-- Passage to read follows --

By Gavin Finch and Anchalee Worrachate
Sept. 29 (Bloomberg) -- The pound dropped for a fourth week against the euro after the Financial Times reported that Northern Rock Plc had been forced to borrow a further 5 billion pounds ($10 billion) to stay in business.
The U.K. currency traded near the lowest in more than 2 1/2 years yesterday, posting its worst quarterly performance since March 2003, as an Organization for Economic Cooperation and Development report showed a real-estate slump may be crimping the wider economy. Interest-rate futures suggested there's a greater chance than a month ago that the Bank of England will cut interest rates from 5.75 percent.
The Northern Rock loan ``indicates there are still reasons to be cautious on the outlook for risk,'' said Kamal Sharma, a London-based currency strategist at Bank of America Corp. ``We're not out of the woods yet.''
The pound traded at 69.79 pence per euro by 4:10 p.m. in London yesterday, near the lowest since January 2005, and down from 69.75 pence at the end of previous week.

-- Passage to read concluded --
-- Exercise data follows --

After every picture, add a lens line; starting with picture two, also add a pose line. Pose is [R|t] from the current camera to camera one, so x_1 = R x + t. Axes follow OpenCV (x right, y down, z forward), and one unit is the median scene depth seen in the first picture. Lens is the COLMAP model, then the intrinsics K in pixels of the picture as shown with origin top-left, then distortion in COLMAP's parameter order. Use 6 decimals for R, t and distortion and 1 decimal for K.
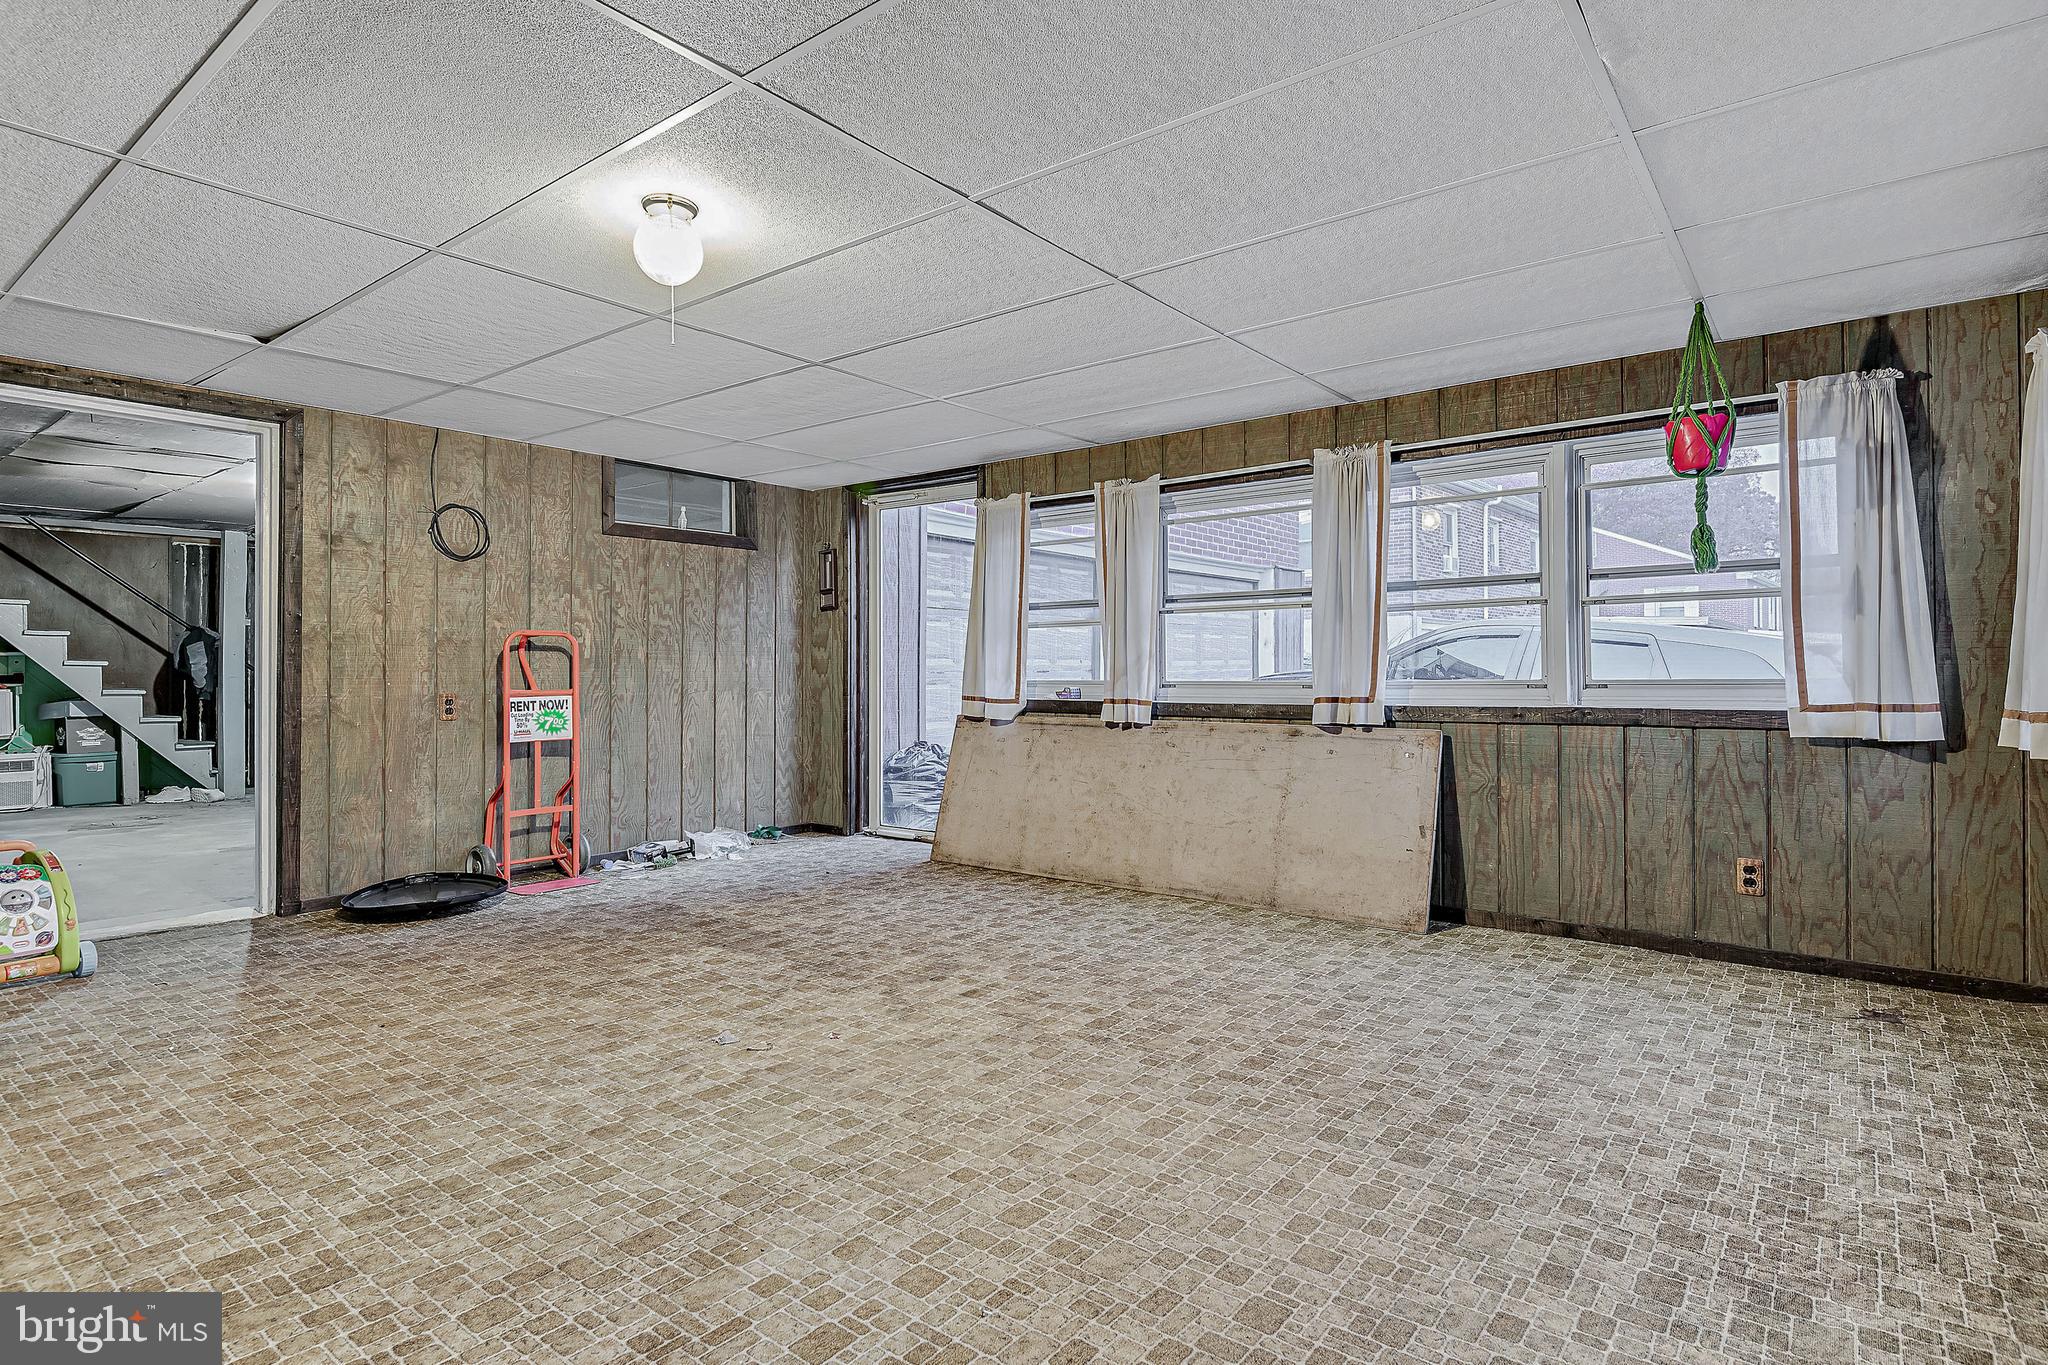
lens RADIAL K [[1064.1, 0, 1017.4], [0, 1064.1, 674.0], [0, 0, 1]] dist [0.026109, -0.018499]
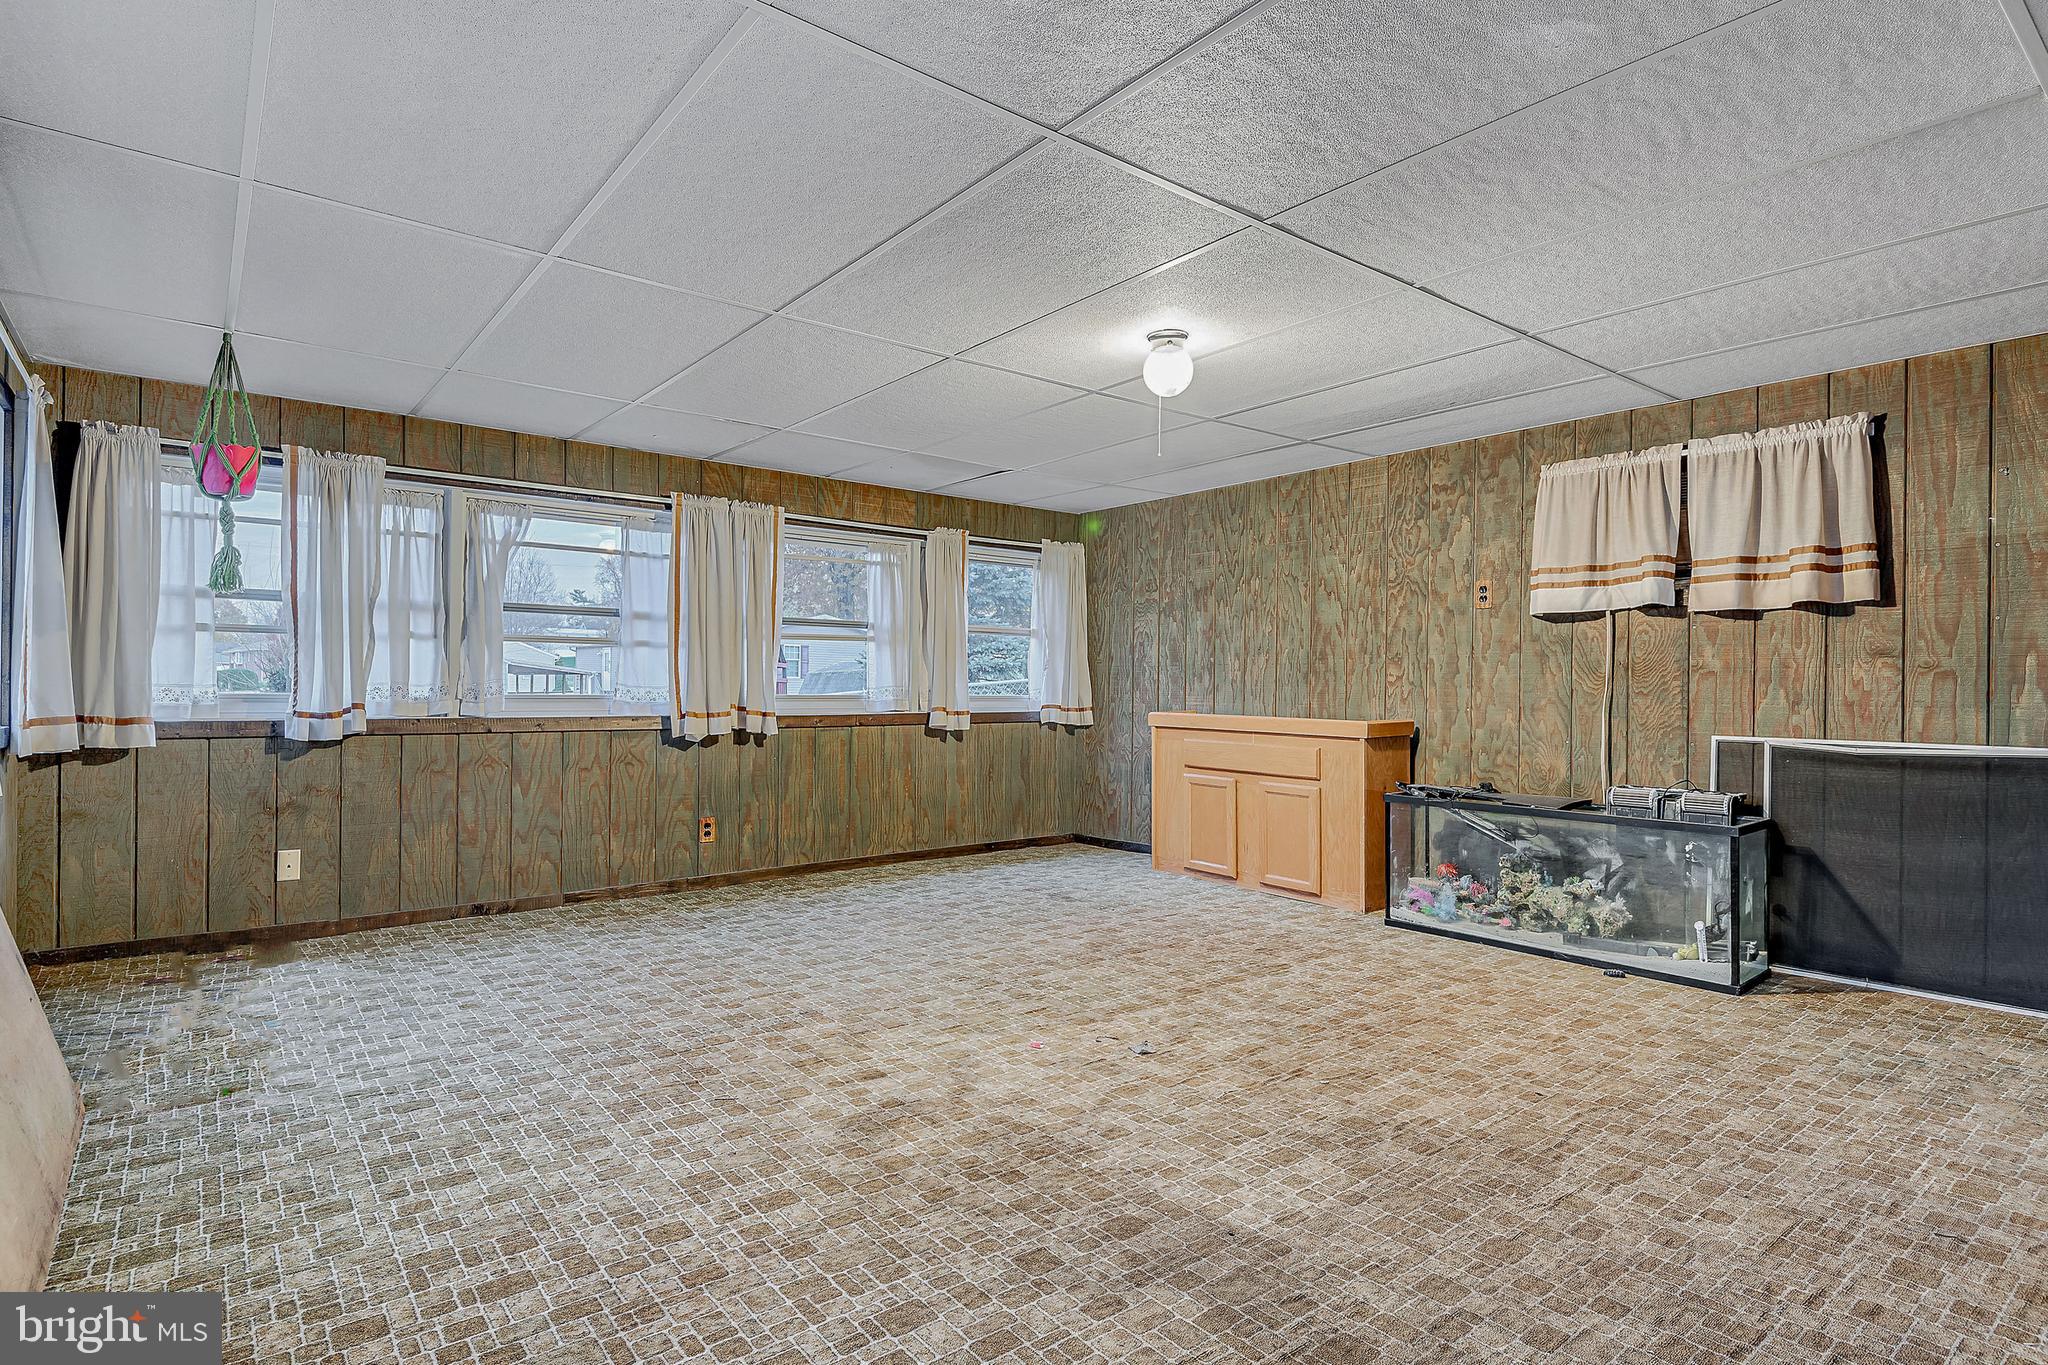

-- Exercise data concluded --

Actions to take
a) Print the stretch from "By Gavin Finch" through "stay in business." of the article on the pound, word for word.
b) Write what comes next in the article about the pound's fall against the euro, picking up after its last sentence.
None of the lines are needed for this.

Results by task
a)
By Gavin Finch and Anchalee Worrachate
Sept. 29 (Bloomberg) -- The pound dropped for a fourth week against the euro after the Financial Times reported that Northern Rock Plc had been forced to borrow a further 5 billion pounds ($10 billion) to stay in business.

b)
It fell almost 4 percent this quarter against the common European currency.
``There is now a risk that growth will be weaker going forward, which could imply a need for interest-rate reductions,'' the Paris-based OECD said this week in its economic outlook. ``The interest-rate increases over the last year, together with recent financial-market volatility, are expected to slow the housing market'' in the U.K.
The U.K. currency rose to $2.0379 yesterday, from $2.0203 a week before. It's advanced against the dollar for the past seven quarters.
Dollar Weakness
The dollar fell against 14 of the 16 most-traded currencies tracked by Bloomberg this quarter on speculation losses on subprime mortgages are having a worse effect on the U.S. than on many other countries.
The pound was also hurt against the euro after a report on behalf of the European Commission yesterday showed U.K. consumer confidence fell to a six-month low in September.
Gilts advanced yesterday as investors sought the relative safety of government debt. The yield on the two-year note fell 10 basis points to 5.04 percent. The price of the 4 percent security due March 2009 rose 0.14, or 1.4 pounds per 1,000-pound ($2,032) face amount, to 98.58.
The 10-year gilt yield dropped 5 basis points to 5.01 percent. U.K. bonds also advanced this quarter as U.S. subprime losses spread.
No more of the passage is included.